Cell culture doesn’t end at the incubator. As soon as you take your cells out of the incubator they begin to cool and gas levels shift. They become stressed and gene expression changes. Behavioral and morphological changes can add to the challenge of distinguishing live from dead cells. The longer you can keep your cells in their favorite culture environment the easier your counting will be.

Confluence measurement is vital

Also like goldfish, if your cells are happy, they’ll just keep growing until they fill the fishbowl, then they stop. Maybe you’re passaging your cells so you want them to be in log-phase. You need to catch them before growth inhibition or aggregation sets in, especially for adherent cells and sensitive or precious primary cells. But if your culture has too few cells they may not proliferate.

Or maybe confluence is just what you need. It’s a critical factor for differentiation of endoderm, for example. Reaching just the right level of confluence is also important in studies of endothelia and other structural tissues, and in investigating cell-cell interactions.

Regardless of your purpose, cell density in culture can change gene expression and cell behavior. Your confluence measurements help you ensure the right phenotype and help you guide your cells to the most physiologically relevant conditions for your experiment. Accurate and consistent confluence determination also contributes to reproducibility across experiments.

But accurate measurement of confluence is focused and often tiring work. Ensuring consistency with your colleagues requires particular care. And to catch your cells at just the right point for your experiments you have to be there when they’re ready, any time of the day and any day of the week.
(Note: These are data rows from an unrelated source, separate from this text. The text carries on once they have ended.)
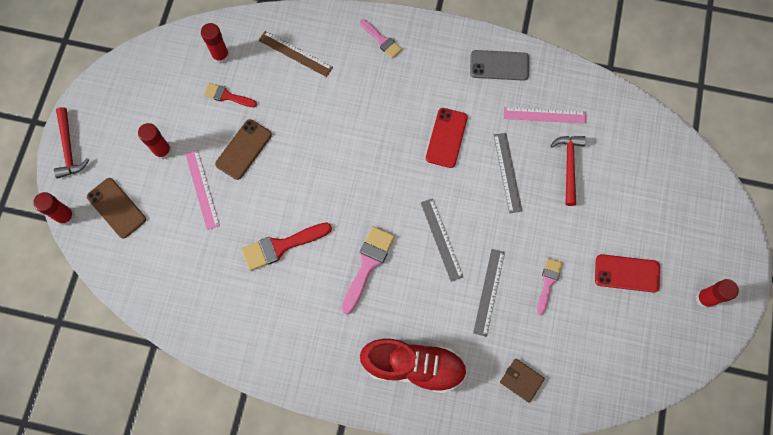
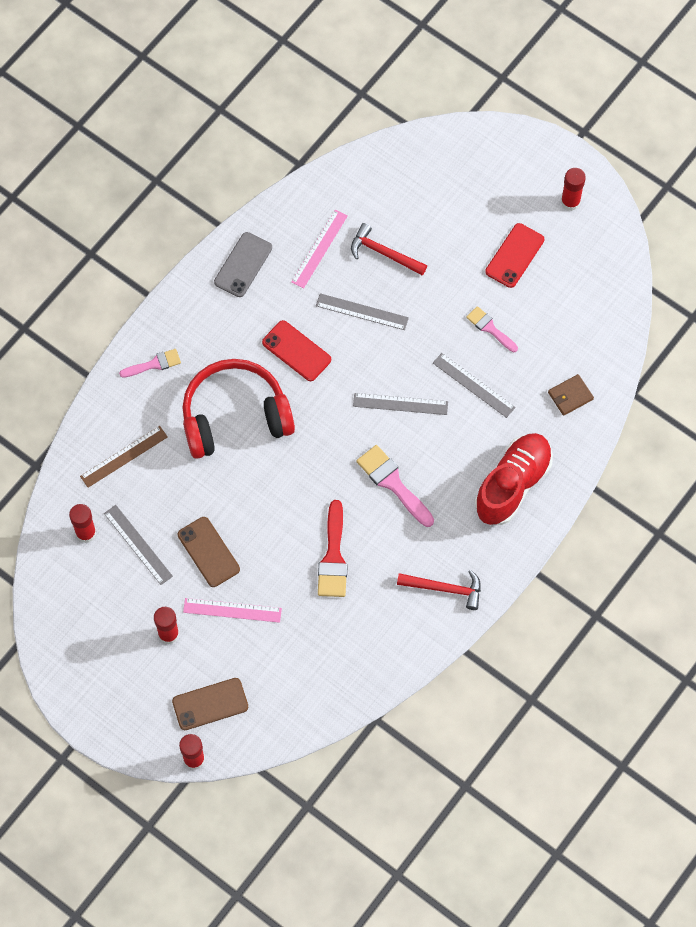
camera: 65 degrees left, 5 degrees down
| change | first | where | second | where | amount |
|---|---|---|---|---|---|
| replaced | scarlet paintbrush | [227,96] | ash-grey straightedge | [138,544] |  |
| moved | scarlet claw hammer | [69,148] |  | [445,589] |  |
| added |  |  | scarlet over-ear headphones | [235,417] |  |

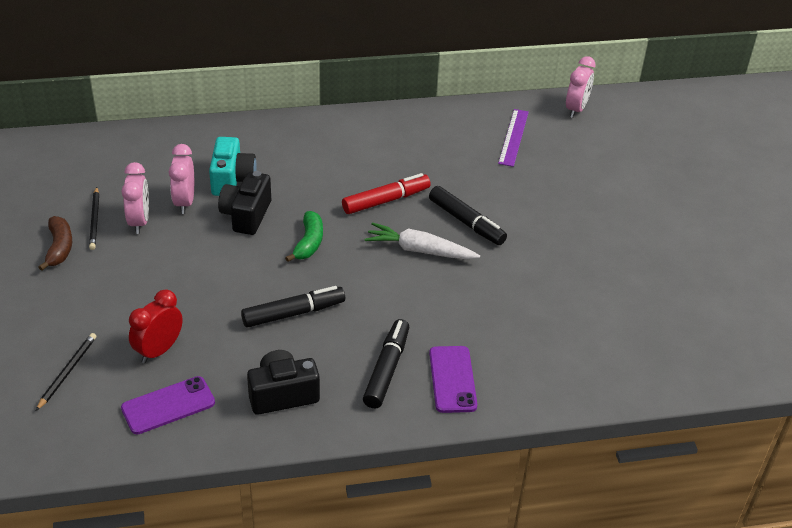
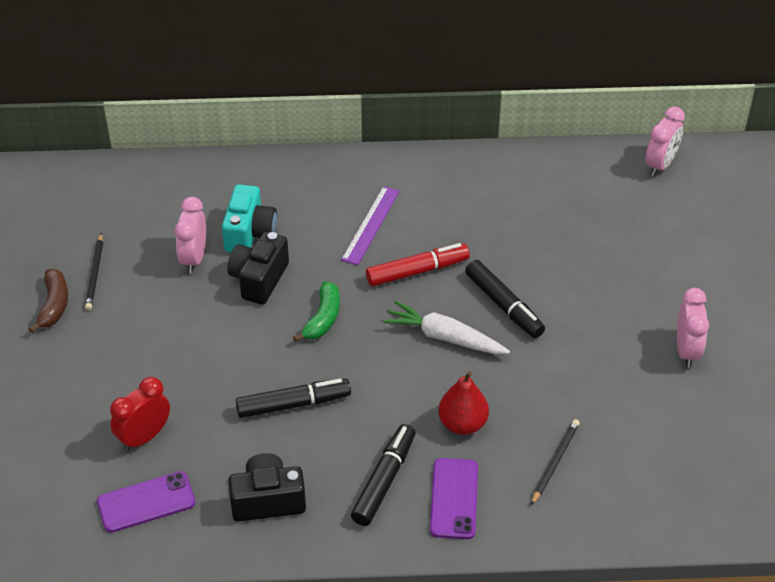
camera: 10 degrees right, 5 degrees up
| change | first | where | second | where | amount |
|---|---|---|---|---|---|
| moved | violet straightedge | [513,137] |  | [370,225] |  |
| moved | pink clock | [139,221] |  | [686,351] |  |
| moved | black pencil | [67,372] |  | [555,462] |  |
| added |  |  | scarlet pear fruit | [462,424] |  |

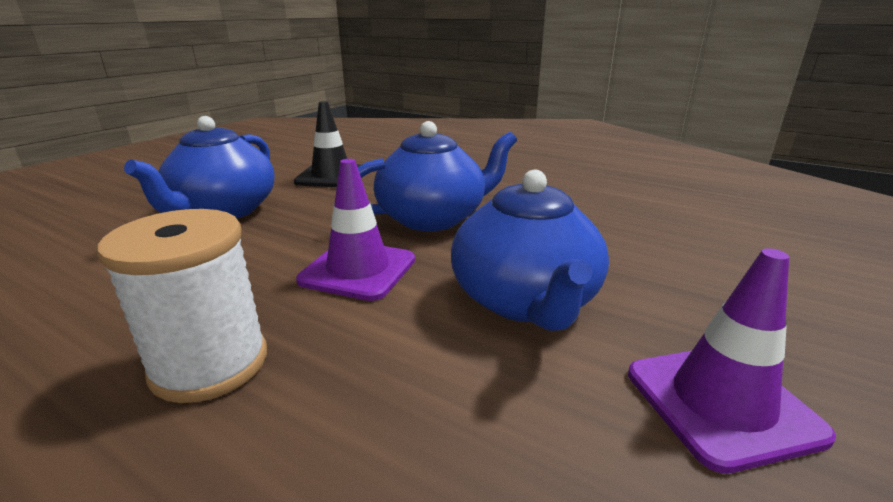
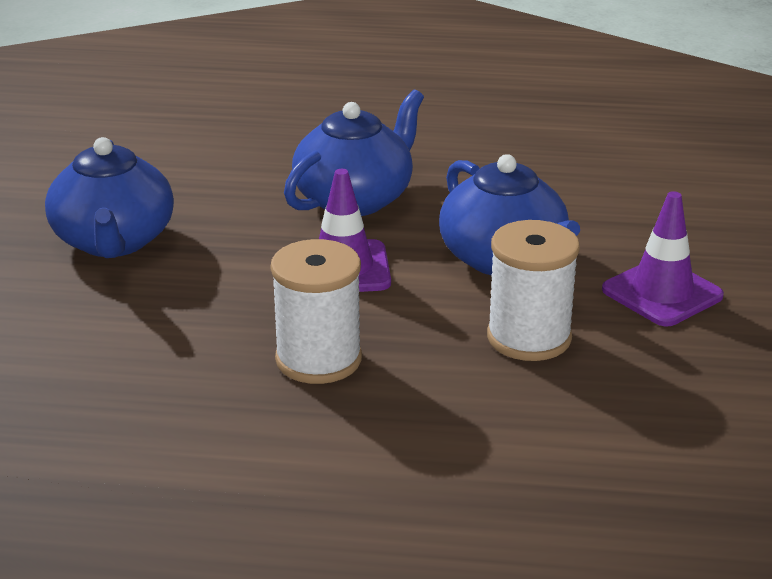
camera: 25 degrees left, 5 degrees up
| change | first | where | second | where | amount |
|---|---|---|---|---|---|
| removed | black road cone | [331,176] |  |  |  |
| added |  |  | pure white bobbin | [529,338] |  |

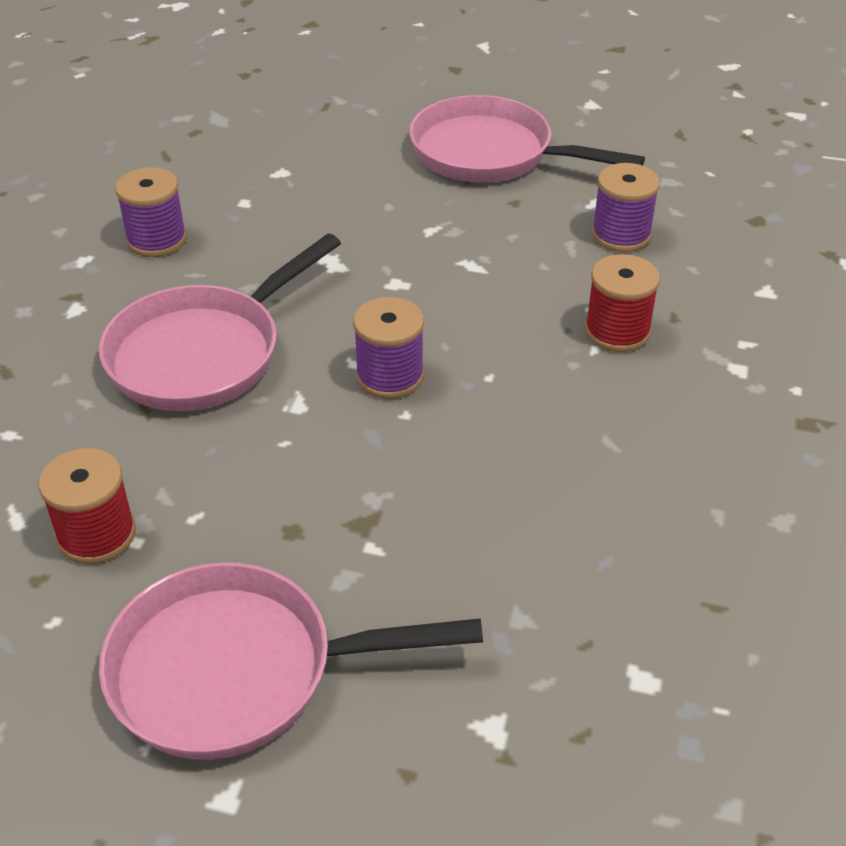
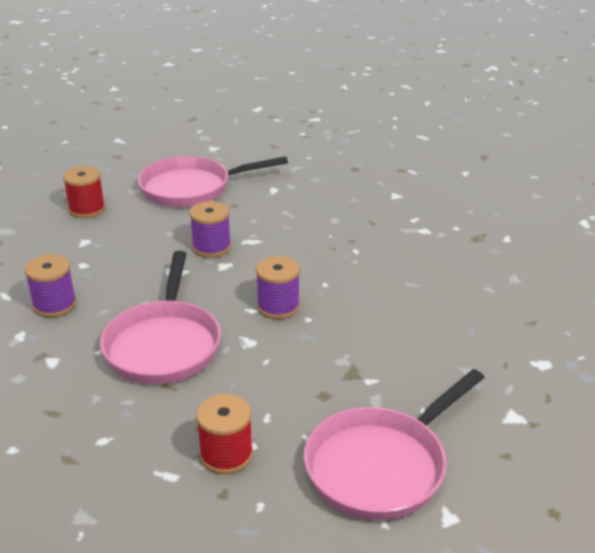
camera: 40 degrees left, 10 degrees down
| change | first | where | second | where | amount |
|---|---|---|---|---|---|
| moved | violet bobbin | [621,235] |  | [211,247] |  |
| moved | scarlet bobbin | [617,331] |  | [87,209] |  |

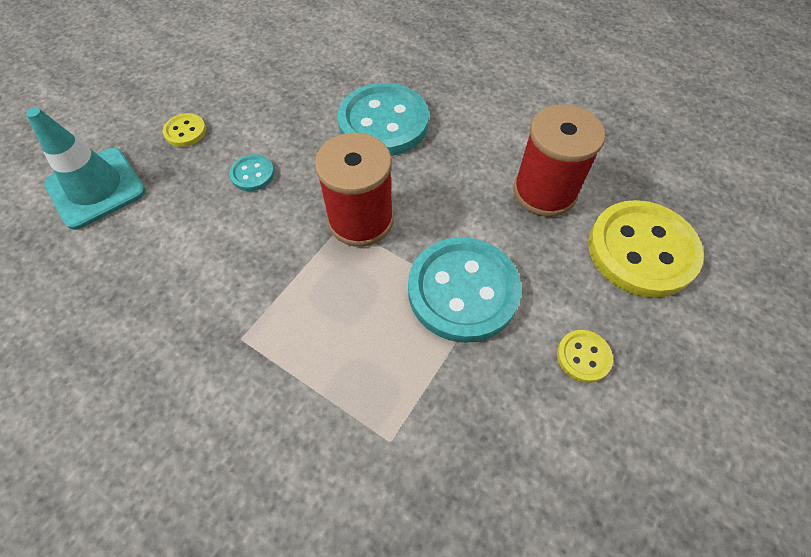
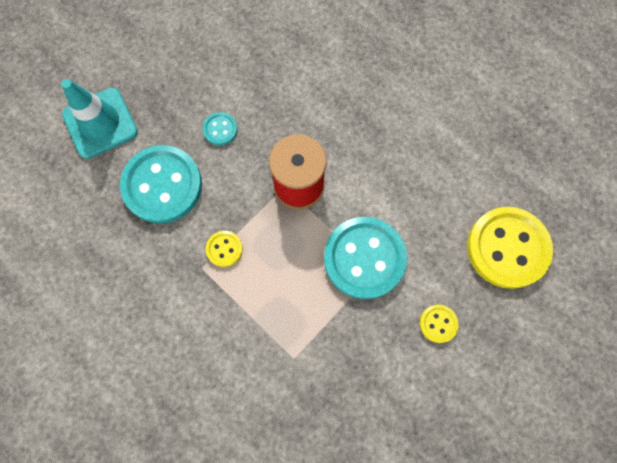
camera: 10 degrees right, 15 degrees up
| change | first | where | second | where | amount |
|---|---|---|---|---|---|
| moved | aqua button | [383,123] |  | [162,185] |  |
| removed | scarlet bobbin | [544,192] |  |  |  |
| moved | bright yellow button | [185,131] |  | [224,249] |  |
Accurate cell viability counting – it’s a matter of life and death

Cell counting assays are yielding exciting new insights into the tremendous complexity in cellular responses to all kinds of visitors – small molecules, natural products, peptides, nucleic acids, and other biomolecules. Determining whether those agents are friend or foe reveals important insights into contributors to growth, disease, infection, healing, mutation, and contamination. End-point assays are a cornerstone of such studies. Accurate viability, proliferation, and cytotoxicity cell counts are vital. In addition to the counting itself, manual viability counting requires particular care in establishing consistent live/dead criteria among all the lab staff.

All that time you spend counting cells is time lost for other things – running the real experiments, analyzing data, maybe even establishing new cultures for new studies. And when that’s all done you’d still like to squeeze in a little time for yourself. Regardless of how you spend it, your time is valuable. 

Automation vs manual time needed for cell counting :: five-fold time savings

Automated cell counting can take as much as five-fold less time than manual counting. (Eight samples of HeLa cells counted by Spark 10M imaging plate reader and by Neubauer hemocytometer to 100 cells.)   


Let go of your clicker. Give your eyes and neck a break from the microscope, save your cells from undue stress, and don’t repeat experiments unnecessarily. Recapture time to do other things. Automate the most tedious parts of your day and don’t waste time where you don’t have to. The results will speak for themselves.